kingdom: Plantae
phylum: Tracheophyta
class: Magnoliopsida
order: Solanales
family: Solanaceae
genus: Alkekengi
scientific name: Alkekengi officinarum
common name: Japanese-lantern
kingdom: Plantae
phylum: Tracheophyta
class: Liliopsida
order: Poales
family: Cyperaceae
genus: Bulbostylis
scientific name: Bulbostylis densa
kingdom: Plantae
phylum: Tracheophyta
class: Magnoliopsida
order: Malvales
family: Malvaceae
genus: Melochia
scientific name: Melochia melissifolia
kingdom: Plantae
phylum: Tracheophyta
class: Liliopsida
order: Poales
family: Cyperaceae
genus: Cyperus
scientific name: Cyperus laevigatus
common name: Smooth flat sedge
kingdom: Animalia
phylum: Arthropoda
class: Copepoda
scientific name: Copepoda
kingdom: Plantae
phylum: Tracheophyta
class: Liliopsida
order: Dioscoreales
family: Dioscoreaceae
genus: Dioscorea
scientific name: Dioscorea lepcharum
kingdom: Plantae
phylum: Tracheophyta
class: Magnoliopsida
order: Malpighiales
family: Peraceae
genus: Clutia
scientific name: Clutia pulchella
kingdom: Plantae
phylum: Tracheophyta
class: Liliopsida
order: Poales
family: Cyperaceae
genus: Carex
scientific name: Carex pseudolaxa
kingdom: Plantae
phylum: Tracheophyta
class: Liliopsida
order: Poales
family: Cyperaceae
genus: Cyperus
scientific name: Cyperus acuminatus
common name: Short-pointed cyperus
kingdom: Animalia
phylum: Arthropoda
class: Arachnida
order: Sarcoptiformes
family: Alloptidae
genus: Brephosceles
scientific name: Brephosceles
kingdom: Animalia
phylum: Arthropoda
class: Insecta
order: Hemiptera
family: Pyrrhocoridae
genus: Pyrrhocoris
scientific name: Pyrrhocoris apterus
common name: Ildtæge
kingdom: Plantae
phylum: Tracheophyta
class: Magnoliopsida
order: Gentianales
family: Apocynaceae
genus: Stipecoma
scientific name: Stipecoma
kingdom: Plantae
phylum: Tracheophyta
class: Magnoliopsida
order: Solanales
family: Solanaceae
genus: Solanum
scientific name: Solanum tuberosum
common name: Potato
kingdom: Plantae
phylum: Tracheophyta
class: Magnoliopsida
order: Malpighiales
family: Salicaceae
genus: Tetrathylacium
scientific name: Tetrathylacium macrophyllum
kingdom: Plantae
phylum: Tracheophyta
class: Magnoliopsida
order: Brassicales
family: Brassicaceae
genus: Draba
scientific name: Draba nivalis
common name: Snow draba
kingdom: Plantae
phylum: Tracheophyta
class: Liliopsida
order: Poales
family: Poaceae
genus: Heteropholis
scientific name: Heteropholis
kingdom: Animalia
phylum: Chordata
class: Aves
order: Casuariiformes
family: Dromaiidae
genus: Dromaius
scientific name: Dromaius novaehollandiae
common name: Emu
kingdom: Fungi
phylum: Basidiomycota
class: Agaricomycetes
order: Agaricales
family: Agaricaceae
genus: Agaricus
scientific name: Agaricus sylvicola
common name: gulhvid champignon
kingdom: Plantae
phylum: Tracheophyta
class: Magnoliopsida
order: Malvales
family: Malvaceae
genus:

......

Repeat every line of all the records above, word for word and in the same order.

kingdom: Plantae
phylum: Tracheophyta
class: Magnoliopsida
order: Solanales
family: Solanaceae
genus: Alkekengi
scientific name: Alkekengi officinarum
common name: Japanese-lantern
kingdom: Plantae
phylum: Tracheophyta
class: Liliopsida
order: Poales
family: Cyperaceae
genus: Bulbostylis
scientific name: Bulbostylis densa
kingdom: Plantae
phylum: Tracheophyta
class: Magnoliopsida
order: Malvales
family: Malvaceae
genus: Melochia
scientific name: Melochia melissifolia
kingdom: Plantae
phylum: Tracheophyta
class: Liliopsida
order: Poales
family: Cyperaceae
genus: Cyperus
scientific name: Cyperus laevigatus
common name: Smooth flat sedge
kingdom: Animalia
phylum: Arthropoda
class: Copepoda
scientific name: Copepoda
kingdom: Plantae
phylum: Tracheophyta
class: Liliopsida
order: Dioscoreales
family: Dioscoreaceae
genus: Dioscorea
scientific name: Dioscorea lepcharum
kingdom: Plantae
phylum: Tracheophyta
class: Magnoliopsida
order: Malpighiales
family: Peraceae
genus: Clutia
scientific name: Clutia pulchella
kingdom: Plantae
phylum: Tracheophyta
class: Liliopsida
order: Poales
family: Cyperaceae
genus: Carex
scientific name: Carex pseudolaxa
kingdom: Plantae
phylum: Tracheophyta
class: Liliopsida
order: Poales
family: Cyperaceae
genus: Cyperus
scientific name: Cyperus acuminatus
common name: Short-pointed cyperus
kingdom: Animalia
phylum: Arthropoda
class: Arachnida
order: Sarcoptiformes
family: Alloptidae
genus: Brephosceles
scientific name: Brephosceles
kingdom: Animalia
phylum: Arthropoda
class: Insecta
order: Hemiptera
family: Pyrrhocoridae
genus: Pyrrhocoris
scientific name: Pyrrhocoris apterus
common name: Ildtæge
kingdom: Plantae
phylum: Tracheophyta
class: Magnoliopsida
order: Gentianales
family: Apocynaceae
genus: Stipecoma
scientific name: Stipecoma
kingdom: Plantae
phylum: Tracheophyta
class: Magnoliopsida
order: Solanales
family: Solanaceae
genus: Solanum
scientific name: Solanum tuberosum
common name: Potato
kingdom: Plantae
phylum: Tracheophyta
class: Magnoliopsida
order: Malpighiales
family: Salicaceae
genus: Tetrathylacium
scientific name: Tetrathylacium macrophyllum
kingdom: Plantae
phylum: Tracheophyta
class: Magnoliopsida
order: Brassicales
family: Brassicaceae
genus: Draba
scientific name: Draba nivalis
common name: Snow draba
kingdom: Plantae
phylum: Tracheophyta
class: Liliopsida
order: Poales
family: Poaceae
genus: Heteropholis
scientific name: Heteropholis
kingdom: Animalia
phylum: Chordata
class: Aves
order: Casuariiformes
family: Dromaiidae
genus: Dromaius
scientific name: Dromaius novaehollandiae
common name: Emu
kingdom: Fungi
phylum: Basidiomycota
class: Agaricomycetes
order: Agaricales
family: Agaricaceae
genus: Agaricus
scientific name: Agaricus sylvicola
common name: gulhvid champignon
kingdom: Plantae
phylum: Tracheophyta
class: Magnoliopsida
order: Malvales
family: Malvaceae
genus:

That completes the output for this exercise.